During the Great Depression, one of the worst problems was that of agricultural overproduction. Farmers, walloped by falling prices and sales, would desperately plant more crops in an effort to recoup their losses, thereby flooding the market and pushing prices down further.
It's hard to imagine now how devastating that was to the American social fabric. Today, farmers make up only about 1 percent of the American workforce — but in 1930, it was 20 times that figure. The 1920s had already been hard on farmers, and millions were utterly ruined by the Depression and the Dust Bowl, forced to migrate in search of work or even bare sustenance.
That history was the source of a curious case recently decided by the Supreme Court. In Horne vs. Department of Agriculture, the court ruled against a New Deal-era raisin price support program (or "marketing order"), declaring that when a crop is taken as part of the program, the government must pay "just compensation" in the form of the raisins' market price. Raisins aren't a huge deal in and of themselves, but it's an important precedent, and Chief Justice John Roberts' incoherent treatment of prices is both illustrative and worrisome.
So, how does the marketing order work? Basically, the Raisin Administrative Committee (made up mostly of growers, but overseen by the Department of Agriculture) monitors market conditions, and is empowered to appropriate a fraction of the raisin crop to prevent domestic price collapses. These reserve raisins are typically sold overseas, or given away to free lunch programs, with the proceeds eventually distributed to the member farmers.
Though the committee has not actually used the power since the 2009-2010 season, when times are bad quite a lot of the crop can be taken. The original plaintiff in the case, Marvin Horne, is a raisin grower, and back in the 2002-03 season, during the dot-com recession, the government requested nearly half his crop. When he wouldn't turn it over, he was billed roughly $480,000 for the price of the raisins, plus a fine of $200,000.

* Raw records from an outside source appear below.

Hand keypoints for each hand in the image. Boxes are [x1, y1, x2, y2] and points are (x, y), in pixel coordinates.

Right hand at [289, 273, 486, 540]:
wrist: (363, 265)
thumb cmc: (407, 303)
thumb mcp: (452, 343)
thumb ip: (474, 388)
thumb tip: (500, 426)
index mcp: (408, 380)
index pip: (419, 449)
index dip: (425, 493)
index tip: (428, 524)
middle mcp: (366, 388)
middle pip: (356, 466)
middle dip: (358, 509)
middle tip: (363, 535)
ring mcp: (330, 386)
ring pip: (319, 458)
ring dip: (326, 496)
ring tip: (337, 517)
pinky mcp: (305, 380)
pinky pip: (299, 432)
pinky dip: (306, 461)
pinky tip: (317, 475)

Roberts, along with the other four conservative justices, concluded that the Fifth Amendment releases Horne from this fine. They held that any program in which the government physically appropriates part of a crop constitutes a per se taking, whether it is fixed or movable property. Therefore he must be paid the just compensation the Amendment stipulates — which Roberts defined as the market price of the raisins at the time.

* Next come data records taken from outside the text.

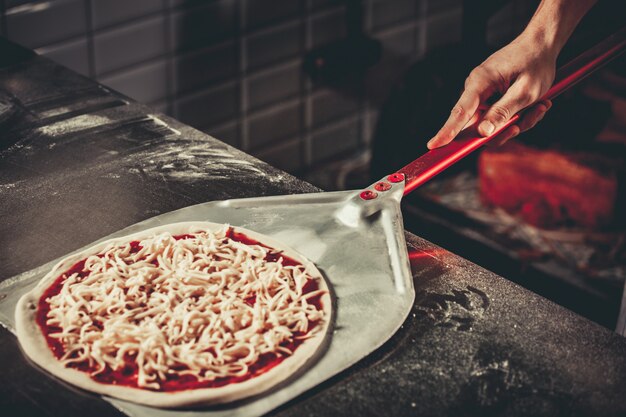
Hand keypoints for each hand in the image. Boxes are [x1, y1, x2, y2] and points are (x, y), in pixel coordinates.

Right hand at [427, 33, 556, 148]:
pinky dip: (518, 117)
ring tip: (538, 106)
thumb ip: (503, 112)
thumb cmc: (535, 62)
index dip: (447, 131)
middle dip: (504, 130)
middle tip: (527, 118)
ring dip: (517, 122)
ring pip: (492, 125)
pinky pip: (498, 119)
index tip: (434, 145)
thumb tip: (483, 133)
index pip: (460, 112)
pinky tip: (534, 104)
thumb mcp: (526, 91)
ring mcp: (482, 96)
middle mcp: (476, 89)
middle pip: (477, 125)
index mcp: (480, 82)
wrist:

There are three problems with this argument. One was spotted by Justice Stephen Breyer, in a partial dissent joined by Justices Ruth Bader Ginsberg and Elena Kagan. He took issue with the "just compensation" line, arguing that since the entire point of the marketing order is to benefit raisin farmers, it could be construed as compensation by itself. Therefore, the relevant question is not the location of raisins in time and space, but the net effect of the entire raisin program as a whole. It could be that Horne is a net beneficiary, in which case he would be owed no additional compensation. (Breyer thus recommended the case be kicked back to the lower courts to try and figure out that very question.)
A second problem was outlined by Justice Sonia Sotomayor, who dissented in full. She noted that property rights are actually a bundle (use, enjoyment, exclusion, sale, etc.), and previous decisions had restricted per se takings to ones that cancel the entire bundle at once. Since Horne retains a right to the proceeds of reserve sales, the traditional definition of per se taking has not been achieved, and other precedents should be followed. She further noted that the emphasis on physical raisin possession has weird consequences. A marketing order that simply forbade the sale of the exact same quantity of raisins as would be taken — thus foreclosing any compensatory benefits whatsoever — would be allowed under this framework.
A third problem, not mentioned by any of the liberal justices, lies in Roberts' definition of just compensation. He brushed aside Breyer's point (and USDA arguments) that Horne also benefits from government quality control increasing consumer demand and other effects. Instead he asserted that, when it comes to a physical taking, just compensation must consist of "the market value of the property at the time of the taking." But recall that this is a program explicitly dedicated to supporting the market price of raisins.
Roberts is trying to have it both ways: He insists that the broader effects of the support program cannot be considered just compensation, while simultaneously insisting that a measure inextricably entwined with that same support program — namely, the market price — is the only method of just compensation.
Like most conservatives, Roberts regards market prices and laissez-faire institutions as presumptively natural and just, though in reality they are everywhere the product of government intervention.
This is all fairly trivial when it comes to raisins, but the legal implications could be enormous, and not just for other USDA programs. Consider a climate policy that simultaneously enacted a tax on carbon pollution and nationalized a bunch of coal reserves. Those reserves are valuable today because it is possible to pollute the atmosphere with greenhouse gases and harm society without paying for the damage. Therefore, a carbon tax would reduce their value. But under Roberts' reasoning, the government would be required to pay the previous (likely enormous) price of the coal without being allowed to consider the fact that the previous value was based to a great extent on essentially a theft from the rest of society.
At any rate, as Lyle Denniston notes, this could augur in a minor change at the Department of Agriculture, or the beginnings of an assault on the last remaining scraps of the New Deal. Given Roberts' sloppy reasoning here, it doesn't bode well.